I’m sure you’ve heard the statement that America is the melting pot. We all understand what it means: We Americans come from a multitude of countries, but we’ve all blended into one country. Our ancestors were immigrants, and we are all children of immigrants.
But with this coming together, we have learned to become one united country. So we have a national motto: “E pluribus unum.” It means, “Out of the many, one.” Our heritage is many countries, but now we are the United States of America.
But there is a big question here: What makes us one? The answer lies in the realization that we share the same American dreams and values. We believe in our divinely bestowed rights of life, liberty and the pursuit of happiness for all. We desire justice and equal opportunity for everyone.
Most of all, we are one because we can understand each other, and this is possible because we all speak one language – English.
Some of us had forebears from English-speaking countries. Others of us had forebears who came from countries where a language other than English was spoken. It was not long until the latter learned to speak and use English.
I learned about the melting pot early. Perhaps you did, too. In my school, there were many kids from homes where foreign languages were spoken. These kids understood what their parents were saying, but when we went out to the playground with other boys and girls, we all spoke English.
When those kids grew up and got married, they often married a person from an ethnic group different from their own. So English was the native language of the next generation. The melting pot was working.
You can put carrots and string beans in the same pot, and mix them together, but you can still see evidence of carrots and string beans. Yes, we are of English, Swedish, Polish, Italian, French and Dutch backgrounds, but we all speak English. You can tell by our names where our ancestors came from, but we’re all Americans now. The melting pot is working.
My paternal grandparents came to America from Sweden. My father told me he and his siblings spoke Swedish as children. They went to a church where the service was conducted in Swedish. My father’s generation, the first generation born in America, wanted a service conducted in English. So that became the evening service.
Another generation later, the English service was transferred to Sunday morning, and the Swedish service, for the old folks, was held in the evening.
Fast forward to another generation. The old Swedes were now deceased, and there was no evening service at all. The melting pot is working.
A good friend of mine, a college professor, escaped with his wife and little boy from Cuba in the earliest years of Castro’s Communist takeover. My friend came into my office and with great excitement and enthusiasm explained to me how important it is to learn to speak English and to use it.
He said that the greatest thing he discovered in America was the principle that in a court of law, you are considered to be innocent.
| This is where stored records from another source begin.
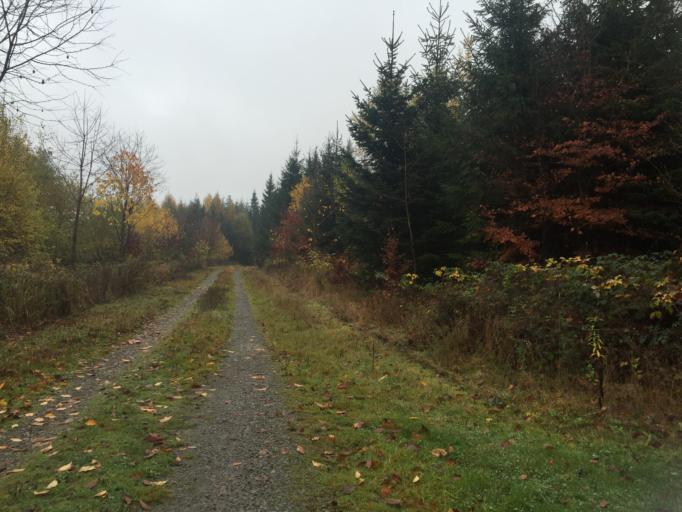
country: DE
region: Hesse
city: Hirschhorn
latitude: 49.4424
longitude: 8.8661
The person accusing you of something must convince the judge, the jury or both that you are guilty.
Not so in Cuba, even in pre-Communist Cuba and elsewhere in Latin America. There, you must convince the judge and/or the jury that you are innocent. My friend said our American idea — innocent until proven guilty — not only does not exist in the minds of the people who live there, it is difficult to express this concept in their language.
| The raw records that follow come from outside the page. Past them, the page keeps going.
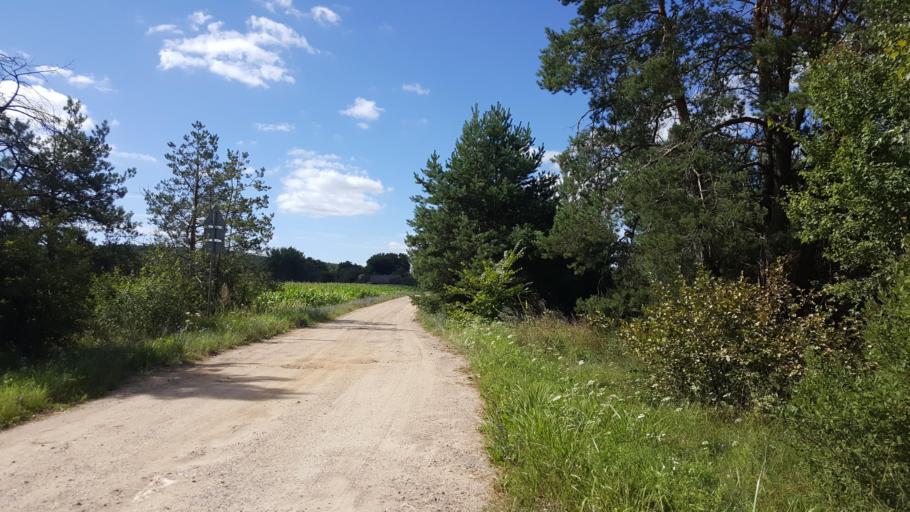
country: BY
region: Brest
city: Zhabinka
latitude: 52.3980
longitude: 24.0371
When he and his family applied for U.S. citizenship, he asked me to be their sponsor. I was honored to be asked, and I proudly performed my duty as a citizen. They are now English-speaking Americans. The melting pot is working.
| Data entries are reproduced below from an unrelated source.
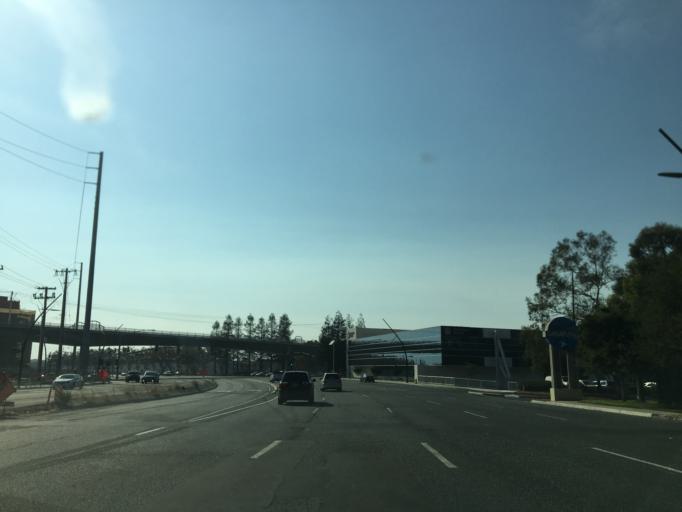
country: US
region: California
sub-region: Santa Clara County
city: Milpitas
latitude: 37.4110
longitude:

Lest you think I’m against learning foreign languages, let me tell you I studied German and Spanish in high school and minored in German in college. I read my New Testament and Psalms in German and Spanish, and my daily devotional — “Dia a Dia” — is in Spanish. I gain interesting insights into the meaning of the Scriptures when I compare their versions with the English. I am not against learning another language.
I believe, however, we must stress that English be used as the primary and official language of our country. English is what makes the many one. It is the key to the strength of our American way of life. The melting pot works!
The Rev. Richard H. Petersen, Ph.D., is a retired pastor in the Evangelical Covenant Church.